Dünyanın en önemli sorunlarından biri olan toprağın fakirleşmesi yaşamı birçok yönden olumsuz etkiliyor. İnsanın toprakla ilişkisi büyük ölçüde kesildiği için bitkisel ve hayvansal atıkların içerdiği besin maddeleri kanalizasyon arıtma ve vahşi çöp depolama sistemleri ile sentetik/kimyasal atıklara karışarak doğrudan denizlere ulaşıp kirlilik yaratıyor, besin maddeleri toprağa geri dönemediğinden, yetiştirdiğimiz gıdaların gelişimi için sentetik gübrelere ihtiyaç duyuluyor, bunların kullanımı ile ortaya çıkan kirlilik aynı kısır döngüyü beslemeye devam ediyor. Bu süreci tersine çevirmek için atılacak en önemli adımlardan biri aslında kadim bir insan aktivitesi olan kompost yapımının tekrar benimsenmesi. Sentetik olmayan tüm atıklarımızı evlerimizde çiftliklerimizde ve kent ölçeğinde komposta dönüştürerek sağlıklı toprak ve sağlıklı gıdaya erişimimizi arttırmak mümkün. Atölyede kompostun ne olduğu ve nasıl yapıldığını anlatmaya çalışacağım. Ev ölçeğinde bir solucan kompostu düzeneği ve bahçe/çiftlik ölçeğine uygun Berkeley metodunu da imkanlar dahilinde uygulamalı olarak göstereceğim. Geçen yıl İstanbul'da yaptığımız benzer bir atölyenin kısa bir filmini İstanbul Permakültür Kolektifinin blogunda izleyebilirsiniz. Atölyenin tüm organizasyonunu yapan Kır Çocukları ekibinden Nihal Poyraz Temürcü'ye ne kadar teşekkür etsek az. Lütfen organizasyonu kolaylaştırmak için Kayıt Formunu doldurun.

Lojistik bilgiler:
Ne zaman: 27 Ekim Pazar, saat 12:30-18:30
Nerede: Çiğdemim Eğitim, Çevre ve Dayanışma Derneği, 
Çiğdem Mahalesi, 1551. Cad., 14-A, Çankaya, Ankara.

Atölye Katkısı: kişi başı 25TL (bütçenizi aşıyorsa askıda atölye uygulamasından yararlanabilir, değilse başka şekilde katkıda bulunabilirsiniz)

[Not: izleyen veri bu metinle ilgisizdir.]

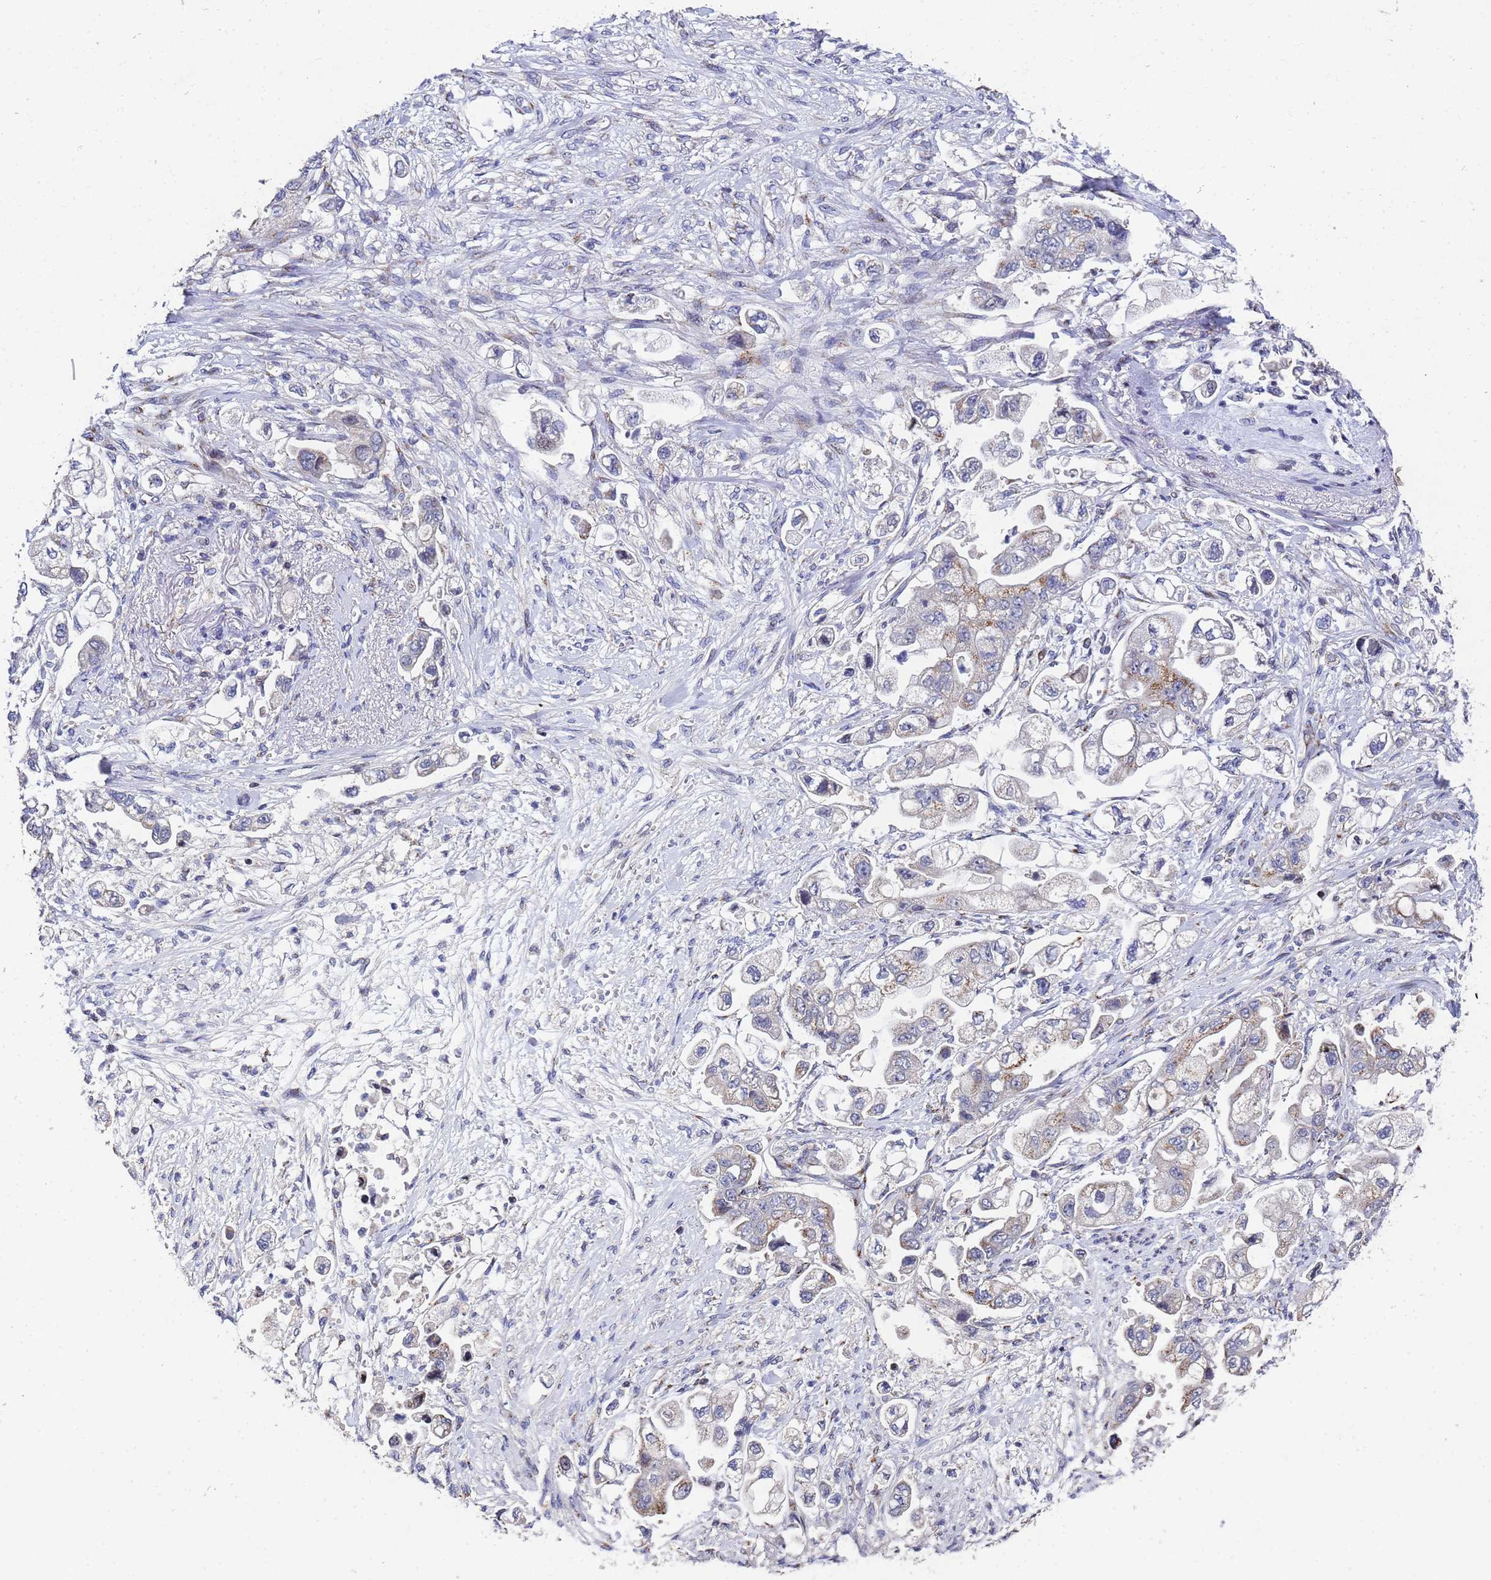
{"staining": {"intensity": "moderate", "quantity": "25%-75%", "location": "cytoplasmic/membranous"}, "tissue": "stomach cancer", "cell_type": "Tumor cells", "image_type": "cancer", "snomed": [{"axis": "morphology", "description": "Adenocarcinoma, NOS"}, {"axis": "topography", "description": "Stomach"}], "caption": "Moderate cytoplasmic/membranous protein staining is seen in approximately 25%-75% of tumor cells in stomach adenocarcinoma.", "gene": "NSUN6", "patient": {"sex": "male", "age": 62}}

Atölyeden sonra birlikte ODTÜ'deki yasadışı yol inşaatına karşı direnen dostlarımıza destek vermeye gidebiliriz. Görüşmek üzere...


14.10.13

ekokadın ne ayol: salçadan cife ekokadın buluşması izlenimleri

Fotoğraf: Elif Balçık

Geçen haftasonu Çanakkale'de yaptığımız ekokadın buluşmasına hazırlandığımı yazmıştım. Öncesinde de sonrasında da birçok defa gelen ekokadın ne ayol sorusu üzerine izlenimlerimi aslında hemen yazmak istedim ama buluşmadan sonra hemen yollara düştüğüm ve sinüslerim hızlı gelen sonbahardan etkilendiği için ancak yazabiliyorum.

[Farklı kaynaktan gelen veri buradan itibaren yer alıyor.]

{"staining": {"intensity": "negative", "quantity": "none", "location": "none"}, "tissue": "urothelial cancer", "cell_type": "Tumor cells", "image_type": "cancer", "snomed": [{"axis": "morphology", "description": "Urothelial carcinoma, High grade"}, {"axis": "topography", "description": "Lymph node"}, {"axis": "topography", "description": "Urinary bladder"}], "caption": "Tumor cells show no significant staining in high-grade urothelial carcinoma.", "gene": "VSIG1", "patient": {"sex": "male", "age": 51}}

Önceki yazıda da bahsettiğim gibi ekokadın buluşması Buğday Derneği'nin ilkini Mart ayında İstanbul'da gerçekleştirdiği bir etkinlik. Bu buluşma çok güzel geçince Çanakkale'de yeni kurulan üretici ve tüketici topluluğu ÇAYEK'le birlikte ikincisini düzenlemişler. Benim anladığımca ekokadın buluşması ekolojik yaşamla ilgilenen kadınların sosyal medyada ya da bloglarda, ev gezmelerinde, orda, burda paylaşmakta oldukları bilgi ve deneyimleri toplanıp yüz yüze konuştukları bir etkinlik. İki gün boyunca aslında herkesi ilgilendiren ama kadınların daha çok ilgi duyduğunu sürekli gözlemlediğimiz sağlıklı beslenme, doğal tarım, temizlik, bilinçli tüketim, alternatif tıp gibi birçok konuya kadın gözüyle baktık ve birbirimizden çok şey öğrendik.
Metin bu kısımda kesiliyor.